When it comes to post-medical school experience, one Oakland University William Beaumont School of Medicine alum has opted for a nontraditional track that will soon see him taking to the skies aboard some of the world’s most advanced military aircraft.
OUWB grad opts out of traditional residency to become U.S. Naval Flight Surgeon
Kyle Eaton
Kyle Eaton's grandfather (right) and father (left) pinned on his Lieutenant shoulder boards during OUWB's Class of 2018 Honors Convocation.

When it comes to post-medical school experience, one Oakland University William Beaumont School of Medicine alum has opted for a nontraditional track that will soon see him taking to the skies aboard some of the world’s most advanced military aircraft.

Kyle Eaton, M.D., OUWB Class of 2018, is set to begin training later this year as a U.S. Naval Flight Surgeon.

Among other things, the intensive program includes flight training “to provide exposure to the various flight regimes and associated phenomenon of aeromedical concern.”

But Eaton says he isn’t worried — after all, he has U.S. Navy in his DNA.

“My father was a major influence in pursuing this unique career path,” Eaton said, noting his dad was a Naval aviator and that he looks forward to “soon be providing essential primary care to aviators like my father as a Navy Flight Surgeon.

“It is my hope that this unique opportunity as a flight surgeon will allow me to serve my country in an adventurous and fulfilling way,” Eaton said. “I hope to travel the world and provide care in austere environments.”

According to the Navy Medicine Operational Training website, Naval Flight Surgeons serve as “the natural interface between the practice of medicine, the science of safety, and the profession of aviation.”

Through successful aviation medicine programs, the flight surgeon promotes aviation safety, decreasing the potential for aircraft accidents.

“This is accomplished by a dedicated search for those problems — physical, mental, environmental, and man-made — which compromise safety in the air and in the workplace,” the Navy states. “To accomplish the job, the naval flight surgeon makes regular visits to squadron spaces, constantly assessing squadron esprit, safety consciousness, and the mental health of the aircrew and critical support personnel. Additionally, the flight surgeon flies with the squadron as aircrew to observe in-flight stressors and crew coordination.”

Eaton officially chose the path to becoming a Naval Flight Surgeon when he was accepted into the U.S. Dept. of Defense’s Health Professions Scholarship Program (HPSP). Through the program, Eaton received a full scholarship to OUWB (HPSP covers civilian medical school tuition, pays for fees, provides a monthly living stipend, and includes a signing bonus under certain conditions).

HPSP is offered by the Army, Navy and Air Force, and the benefits are the same across all three services. Per the U.S. Department of Defense, selection boards tend to look at all aspects of a person's application — leadership, extracurricular activities, fitness, grades and scores — so they can determine who will succeed in both medical school and the military.

In return for qualifying for the HPSP, Eaton owes the U.S. Navy at least four years of service as a licensed physician.

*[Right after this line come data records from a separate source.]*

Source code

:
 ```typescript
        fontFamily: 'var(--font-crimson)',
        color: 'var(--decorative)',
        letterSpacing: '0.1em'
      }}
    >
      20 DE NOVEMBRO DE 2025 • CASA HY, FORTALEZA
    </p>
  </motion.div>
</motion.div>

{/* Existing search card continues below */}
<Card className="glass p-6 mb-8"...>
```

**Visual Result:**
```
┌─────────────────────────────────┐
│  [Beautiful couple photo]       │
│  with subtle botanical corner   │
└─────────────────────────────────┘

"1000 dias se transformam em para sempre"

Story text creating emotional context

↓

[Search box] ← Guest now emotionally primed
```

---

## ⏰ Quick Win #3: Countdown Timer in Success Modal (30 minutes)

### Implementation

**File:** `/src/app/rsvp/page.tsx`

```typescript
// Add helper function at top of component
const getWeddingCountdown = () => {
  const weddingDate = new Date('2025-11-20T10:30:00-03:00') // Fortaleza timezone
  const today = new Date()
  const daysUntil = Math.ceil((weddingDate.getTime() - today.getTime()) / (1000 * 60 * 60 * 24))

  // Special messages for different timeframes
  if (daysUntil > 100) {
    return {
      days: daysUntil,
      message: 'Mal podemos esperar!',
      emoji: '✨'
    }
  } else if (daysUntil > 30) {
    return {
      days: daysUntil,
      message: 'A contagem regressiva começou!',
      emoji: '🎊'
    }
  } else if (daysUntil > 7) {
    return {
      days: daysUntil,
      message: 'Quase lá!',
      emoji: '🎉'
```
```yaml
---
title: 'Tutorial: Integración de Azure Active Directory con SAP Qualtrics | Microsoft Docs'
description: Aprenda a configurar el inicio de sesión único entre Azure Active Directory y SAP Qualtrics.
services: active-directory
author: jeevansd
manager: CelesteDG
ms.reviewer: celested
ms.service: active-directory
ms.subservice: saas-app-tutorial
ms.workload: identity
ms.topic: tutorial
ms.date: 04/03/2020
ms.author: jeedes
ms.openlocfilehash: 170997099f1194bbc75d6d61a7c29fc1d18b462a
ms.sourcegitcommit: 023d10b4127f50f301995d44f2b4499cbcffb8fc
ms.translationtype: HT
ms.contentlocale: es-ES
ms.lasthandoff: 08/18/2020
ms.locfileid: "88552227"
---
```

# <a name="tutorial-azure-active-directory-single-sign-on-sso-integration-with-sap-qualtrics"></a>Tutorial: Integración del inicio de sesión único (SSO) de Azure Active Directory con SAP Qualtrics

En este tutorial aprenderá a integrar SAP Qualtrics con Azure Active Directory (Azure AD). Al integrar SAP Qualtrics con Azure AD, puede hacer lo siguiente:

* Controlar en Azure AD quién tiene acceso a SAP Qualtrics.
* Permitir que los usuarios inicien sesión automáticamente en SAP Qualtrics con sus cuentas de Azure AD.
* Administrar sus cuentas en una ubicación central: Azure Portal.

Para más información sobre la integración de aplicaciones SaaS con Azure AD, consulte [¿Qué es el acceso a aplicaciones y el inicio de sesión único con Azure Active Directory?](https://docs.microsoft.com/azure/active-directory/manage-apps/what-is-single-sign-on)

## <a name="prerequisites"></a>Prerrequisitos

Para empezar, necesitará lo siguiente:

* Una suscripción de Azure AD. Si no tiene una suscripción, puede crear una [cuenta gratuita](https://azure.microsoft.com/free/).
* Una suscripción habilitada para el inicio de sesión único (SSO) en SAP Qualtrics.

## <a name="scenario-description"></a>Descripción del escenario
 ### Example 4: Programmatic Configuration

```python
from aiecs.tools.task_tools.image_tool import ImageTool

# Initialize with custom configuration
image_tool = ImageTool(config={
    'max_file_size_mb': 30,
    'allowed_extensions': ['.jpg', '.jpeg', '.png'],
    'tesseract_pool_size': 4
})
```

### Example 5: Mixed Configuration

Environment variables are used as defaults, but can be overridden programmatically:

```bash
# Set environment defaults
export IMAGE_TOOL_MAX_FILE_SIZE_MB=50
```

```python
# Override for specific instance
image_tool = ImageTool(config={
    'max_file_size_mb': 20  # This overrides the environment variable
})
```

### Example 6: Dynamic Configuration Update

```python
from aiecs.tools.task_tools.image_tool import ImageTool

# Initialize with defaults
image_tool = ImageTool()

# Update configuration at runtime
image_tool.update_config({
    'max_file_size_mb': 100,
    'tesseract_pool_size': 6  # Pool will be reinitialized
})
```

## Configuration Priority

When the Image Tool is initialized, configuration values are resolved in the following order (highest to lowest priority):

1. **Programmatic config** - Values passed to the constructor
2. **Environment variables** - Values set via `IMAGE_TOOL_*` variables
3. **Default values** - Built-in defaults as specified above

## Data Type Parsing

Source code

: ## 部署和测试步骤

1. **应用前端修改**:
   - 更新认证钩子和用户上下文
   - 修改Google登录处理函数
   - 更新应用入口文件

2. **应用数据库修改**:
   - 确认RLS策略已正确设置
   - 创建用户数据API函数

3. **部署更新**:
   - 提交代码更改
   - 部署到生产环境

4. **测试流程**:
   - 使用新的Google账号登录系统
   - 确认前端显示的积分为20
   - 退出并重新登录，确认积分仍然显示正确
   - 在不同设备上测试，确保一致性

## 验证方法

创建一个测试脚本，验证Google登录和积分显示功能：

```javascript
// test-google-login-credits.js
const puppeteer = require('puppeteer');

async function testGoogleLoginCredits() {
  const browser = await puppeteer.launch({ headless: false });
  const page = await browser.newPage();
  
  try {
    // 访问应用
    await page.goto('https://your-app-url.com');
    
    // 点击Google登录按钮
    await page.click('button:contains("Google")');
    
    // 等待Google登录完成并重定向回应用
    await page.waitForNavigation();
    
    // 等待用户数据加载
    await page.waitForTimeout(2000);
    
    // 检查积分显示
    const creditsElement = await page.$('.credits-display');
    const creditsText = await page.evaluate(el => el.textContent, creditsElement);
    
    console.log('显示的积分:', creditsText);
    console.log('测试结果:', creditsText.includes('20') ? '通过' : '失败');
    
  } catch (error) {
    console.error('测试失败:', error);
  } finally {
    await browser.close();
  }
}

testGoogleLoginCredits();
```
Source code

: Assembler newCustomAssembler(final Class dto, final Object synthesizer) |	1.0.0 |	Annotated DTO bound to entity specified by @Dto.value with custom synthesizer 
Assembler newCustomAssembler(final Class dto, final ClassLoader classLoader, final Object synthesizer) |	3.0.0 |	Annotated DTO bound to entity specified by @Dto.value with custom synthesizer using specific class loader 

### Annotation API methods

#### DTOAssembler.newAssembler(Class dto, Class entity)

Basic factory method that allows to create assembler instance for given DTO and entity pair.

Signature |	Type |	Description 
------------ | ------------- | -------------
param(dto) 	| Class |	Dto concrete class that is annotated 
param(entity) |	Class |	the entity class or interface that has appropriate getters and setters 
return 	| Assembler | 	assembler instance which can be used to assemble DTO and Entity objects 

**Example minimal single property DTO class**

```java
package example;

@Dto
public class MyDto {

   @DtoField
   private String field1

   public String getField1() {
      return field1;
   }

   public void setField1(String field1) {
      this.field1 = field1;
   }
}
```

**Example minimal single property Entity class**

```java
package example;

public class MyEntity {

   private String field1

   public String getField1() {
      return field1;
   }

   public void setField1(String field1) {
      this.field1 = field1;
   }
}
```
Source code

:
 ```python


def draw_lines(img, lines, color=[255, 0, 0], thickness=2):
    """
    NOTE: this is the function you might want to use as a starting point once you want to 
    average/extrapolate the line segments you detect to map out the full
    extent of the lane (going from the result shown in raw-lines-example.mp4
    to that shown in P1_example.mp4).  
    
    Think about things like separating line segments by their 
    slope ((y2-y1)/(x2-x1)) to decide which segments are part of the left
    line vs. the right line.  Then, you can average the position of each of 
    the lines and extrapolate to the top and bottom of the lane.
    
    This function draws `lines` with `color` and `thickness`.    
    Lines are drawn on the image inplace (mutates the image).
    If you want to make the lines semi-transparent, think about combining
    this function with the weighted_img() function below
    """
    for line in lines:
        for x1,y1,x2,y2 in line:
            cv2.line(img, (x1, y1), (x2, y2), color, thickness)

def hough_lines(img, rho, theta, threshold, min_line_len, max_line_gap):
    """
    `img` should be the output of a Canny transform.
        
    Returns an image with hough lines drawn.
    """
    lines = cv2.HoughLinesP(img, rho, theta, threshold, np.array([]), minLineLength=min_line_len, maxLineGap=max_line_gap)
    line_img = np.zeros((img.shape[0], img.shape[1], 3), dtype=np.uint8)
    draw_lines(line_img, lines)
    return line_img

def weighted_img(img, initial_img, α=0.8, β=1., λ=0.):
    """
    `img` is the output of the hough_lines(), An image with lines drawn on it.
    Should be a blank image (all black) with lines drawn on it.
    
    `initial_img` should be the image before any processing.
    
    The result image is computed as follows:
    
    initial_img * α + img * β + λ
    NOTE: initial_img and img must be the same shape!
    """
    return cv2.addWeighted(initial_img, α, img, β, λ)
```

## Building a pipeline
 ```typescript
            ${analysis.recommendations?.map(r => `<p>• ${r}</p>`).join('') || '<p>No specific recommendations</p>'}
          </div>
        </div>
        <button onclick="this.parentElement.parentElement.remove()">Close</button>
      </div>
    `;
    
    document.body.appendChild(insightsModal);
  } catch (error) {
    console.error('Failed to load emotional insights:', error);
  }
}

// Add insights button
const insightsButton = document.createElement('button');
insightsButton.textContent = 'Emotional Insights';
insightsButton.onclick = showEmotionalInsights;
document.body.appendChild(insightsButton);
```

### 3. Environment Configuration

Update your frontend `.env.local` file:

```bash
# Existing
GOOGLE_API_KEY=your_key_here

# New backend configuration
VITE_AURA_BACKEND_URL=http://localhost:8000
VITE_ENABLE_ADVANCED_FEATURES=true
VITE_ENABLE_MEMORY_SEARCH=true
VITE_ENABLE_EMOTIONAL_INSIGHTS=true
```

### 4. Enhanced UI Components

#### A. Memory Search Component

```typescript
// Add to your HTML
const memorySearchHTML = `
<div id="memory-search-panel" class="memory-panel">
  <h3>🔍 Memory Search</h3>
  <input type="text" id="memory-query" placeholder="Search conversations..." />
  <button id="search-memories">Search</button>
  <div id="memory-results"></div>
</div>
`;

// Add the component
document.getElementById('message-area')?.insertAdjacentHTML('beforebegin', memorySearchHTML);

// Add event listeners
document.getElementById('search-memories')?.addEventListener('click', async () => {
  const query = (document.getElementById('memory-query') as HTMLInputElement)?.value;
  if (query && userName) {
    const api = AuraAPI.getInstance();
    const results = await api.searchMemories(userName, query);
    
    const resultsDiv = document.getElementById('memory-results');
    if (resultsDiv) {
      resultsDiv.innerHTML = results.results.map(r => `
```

Training begins in November

Training starts in November for Eaton who — having recently completed a one-year internship in Internal Medicine at Naval Medical Center in Portsmouth, Va. — is set to begin the six-month flight surgery training program.

The “Naval Flight Surgeon Course is designed to prepare Navy physicians for duty with the operational forces of the Navy and Marine Corps aviation communities,” according to the Navy Medicine Operational Training website. “The graduate of the program is expected to practice this aeromedical specialty in an operational setting with the purpose of ensuring combat readiness of the unit. Preventive medicine, primary care, contingency planning and medical administrative duties, whether ashore or afloat, are all important roles that the naval flight surgeon can expect to perform.”

“I will learn the fundamentals of aviation, aircraft mechanics and controls, atmospheric science, and aerospace medicine,” Eaton said. “I will also experience, first-hand, the physiologic stressors of flight that our aviators encounter on a daily basis.”

Eaton said OUWB has proven critical to his success, due to what he calls a “well-rounded medical school education.”

“OUWB gave me a strong foundation in medicine, allowing me to stand out among my peers and peruse my personal goals,” Eaton said. “The most common feedback I received as an intern was my good rapport with patients and my ability to communicate effectively with medical providers and patients.

“Communication is an essential skill in the aviation community, just as it is in the medical community,” Eaton said. “At OUWB, my experiences in the (Clinical Skills Center), biomedical ethics, and team-based learning all contributed enormously to my communication skills.”